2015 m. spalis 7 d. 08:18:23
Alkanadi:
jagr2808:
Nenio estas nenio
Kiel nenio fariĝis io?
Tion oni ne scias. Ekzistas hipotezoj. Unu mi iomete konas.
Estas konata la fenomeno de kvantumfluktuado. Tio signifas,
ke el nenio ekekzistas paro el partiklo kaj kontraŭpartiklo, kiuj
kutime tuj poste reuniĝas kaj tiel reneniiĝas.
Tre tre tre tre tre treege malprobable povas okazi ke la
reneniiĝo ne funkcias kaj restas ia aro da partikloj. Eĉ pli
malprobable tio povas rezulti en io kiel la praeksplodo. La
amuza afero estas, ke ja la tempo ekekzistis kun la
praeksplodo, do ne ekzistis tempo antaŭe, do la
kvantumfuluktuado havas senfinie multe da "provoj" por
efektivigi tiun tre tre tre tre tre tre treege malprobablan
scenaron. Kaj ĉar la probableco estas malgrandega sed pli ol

______

:: Exercise instructions ::
List all lines from the entries that include the word "povas".

:: Written solution ::
Tre tre tre tre tre treege malprobable povas okazi ke la
malprobable tio povas rezulti en io kiel la praeksplodo. La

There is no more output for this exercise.